Tidore – Warga Desa Tului, Kecamatan Oba, Kota Tidore Kepulauan (Tikep) mengambil langkah tegas dengan menarik paksa aset desa berupa bodi longboat fiber nelayan pada H-1 menjelang takbiran Idul fitri 2026 kemarin. Aksi tersebut dilakukan bersama anggota Badan Permusyawaratan Desa (BPD), lalu aset itu dibawa dan diamankan di Kantor Desa Tului pada Jumat (20/3/2026).

Tindakan warga ini dipicu dugaan penyalahgunaan jabatan oleh Kepala Desa Tului, Rusli Kubais, khususnya dalam pengelolaan Dana Desa. Dugaan tersebut disampaikan Ketua Pemuda Desa Tului, Ilham Halek, melalui keterangan pers yang diterima media.

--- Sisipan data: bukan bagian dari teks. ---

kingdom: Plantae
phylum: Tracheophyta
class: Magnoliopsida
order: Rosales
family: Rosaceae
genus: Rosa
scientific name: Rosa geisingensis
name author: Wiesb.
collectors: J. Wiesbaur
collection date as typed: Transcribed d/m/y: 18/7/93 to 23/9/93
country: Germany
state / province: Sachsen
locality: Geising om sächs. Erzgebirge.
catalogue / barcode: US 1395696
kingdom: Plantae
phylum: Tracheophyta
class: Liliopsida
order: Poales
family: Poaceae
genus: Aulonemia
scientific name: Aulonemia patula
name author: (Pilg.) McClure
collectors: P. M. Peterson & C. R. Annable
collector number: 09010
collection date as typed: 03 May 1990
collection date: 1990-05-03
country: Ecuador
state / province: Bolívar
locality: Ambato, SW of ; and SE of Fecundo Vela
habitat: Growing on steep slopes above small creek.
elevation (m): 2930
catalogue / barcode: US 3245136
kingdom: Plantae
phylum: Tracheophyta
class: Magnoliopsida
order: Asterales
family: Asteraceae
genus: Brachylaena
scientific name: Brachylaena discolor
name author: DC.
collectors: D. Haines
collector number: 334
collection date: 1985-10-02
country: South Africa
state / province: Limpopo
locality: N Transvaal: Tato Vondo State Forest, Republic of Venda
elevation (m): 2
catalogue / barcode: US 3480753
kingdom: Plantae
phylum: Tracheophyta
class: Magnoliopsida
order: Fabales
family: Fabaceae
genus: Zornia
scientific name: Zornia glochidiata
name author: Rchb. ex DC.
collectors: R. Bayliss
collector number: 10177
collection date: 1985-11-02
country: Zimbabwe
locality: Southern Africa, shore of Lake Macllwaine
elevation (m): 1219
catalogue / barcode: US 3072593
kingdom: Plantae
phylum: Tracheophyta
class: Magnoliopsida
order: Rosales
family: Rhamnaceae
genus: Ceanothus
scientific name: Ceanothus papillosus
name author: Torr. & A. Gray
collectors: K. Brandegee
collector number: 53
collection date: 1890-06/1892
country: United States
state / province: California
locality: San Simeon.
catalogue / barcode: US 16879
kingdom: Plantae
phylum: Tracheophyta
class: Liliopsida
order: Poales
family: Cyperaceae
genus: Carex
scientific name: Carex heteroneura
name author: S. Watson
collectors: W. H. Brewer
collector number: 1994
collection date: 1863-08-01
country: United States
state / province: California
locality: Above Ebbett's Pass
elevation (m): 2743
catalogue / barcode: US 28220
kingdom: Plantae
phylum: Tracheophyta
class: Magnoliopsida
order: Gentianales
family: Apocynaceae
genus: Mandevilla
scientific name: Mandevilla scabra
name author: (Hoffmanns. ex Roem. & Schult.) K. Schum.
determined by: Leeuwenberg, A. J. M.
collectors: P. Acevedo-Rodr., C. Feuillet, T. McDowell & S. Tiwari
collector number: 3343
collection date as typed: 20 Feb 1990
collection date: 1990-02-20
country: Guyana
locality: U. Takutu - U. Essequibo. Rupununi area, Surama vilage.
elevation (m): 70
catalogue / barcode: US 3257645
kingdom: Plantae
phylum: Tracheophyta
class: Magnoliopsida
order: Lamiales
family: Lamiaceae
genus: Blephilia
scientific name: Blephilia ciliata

Ilham menjelaskan, puncak kekesalan warga terjadi karena pengadaan bodi viber telah dilakukan hingga tiga kali tanpa melalui mekanisme Musyawarah Desa (Musdes) serta tanpa kejelasan peruntukan. Hal itu dinilai mencederai prinsip transparansi dalam pengelolaan anggaran desa.

Menurutnya, kekecewaan masyarakat sudah berlangsung lama. Sejak awal masa jabatan kepala desa hingga saat ini, warga menilai tidak ada pembangunan signifikan, baik fisik maupun nonfisik, yang dirasakan langsung oleh masyarakat.

Ilham bahkan menilai kepemimpinan Rusli Kubais sebagai yang terburuk dibandingkan kepala desa sebelumnya. Ia menyebut kondisi tersebut semakin memperparah kepercayaan publik terhadap pemerintah desa.

Selain itu, Ilham juga mengungkap bahwa kepala desa tersebut disebut telah beberapa kali menjalani pemeriksaan oleh aparat penegak hukum. Berdasarkan informasi yang dihimpun, Rusli Kubais disebut telah tiga kali diperiksa, baik di Kejaksaan Negeri Tidore Kepulauan maupun Polres Tidore Kepulauan.

Warga juga menyoroti proyek pembangunan air bersih senilai Rp56.062.590 pada tahun 2023 di RT 1 yang bersumber dari Dana Desa. Mereka mempertanyakan pelaksanaannya karena bak penampung air tidak dibangun sesuai rencana, melainkan menggunakan bak lama yang sudah tersedia.

Tak hanya itu, dugaan penyimpangan juga mencuat pada proyek ruas jalan tani serta pembangunan lampu jalan tahun anggaran 2023-2024. proyek tersebut disebut tidak melalui Musyawarah Desa dan kini telah masuk dalam penanganan Kejaksaan Negeri Tidore, dengan kepala desa diperiksa sebagai saksi.

Warga Desa Tului juga mendesak aparat penegak hukum untuk menelusuri seluruh penggunaan anggaran desa, termasuk program nonfisik. Fokus utama mereka adalah Bantuan Langsung Tunai (BLT) dan bantuan pertanian yang dinilai perlu diaudit secara menyeluruh.

Kondisi semakin diperparah dengan tidak adanya pekerjaan fisik yang terlaksana pada tahun anggaran 2026. Hal ini menambah daftar panjang kekecewaan masyarakat terhadap kinerja pemerintah desa.

Sejumlah warga pun menegaskan bahwa Kepala Desa Tului dinilai tidak lagi mampu mengelola Dana Desa untuk kepentingan masyarakat. Mereka mendesak agar Rusli Kubais segera mengundurkan diri secara baik-baik sebelum tindakan lebih lanjut diambil oleh BPD bersama warga desa.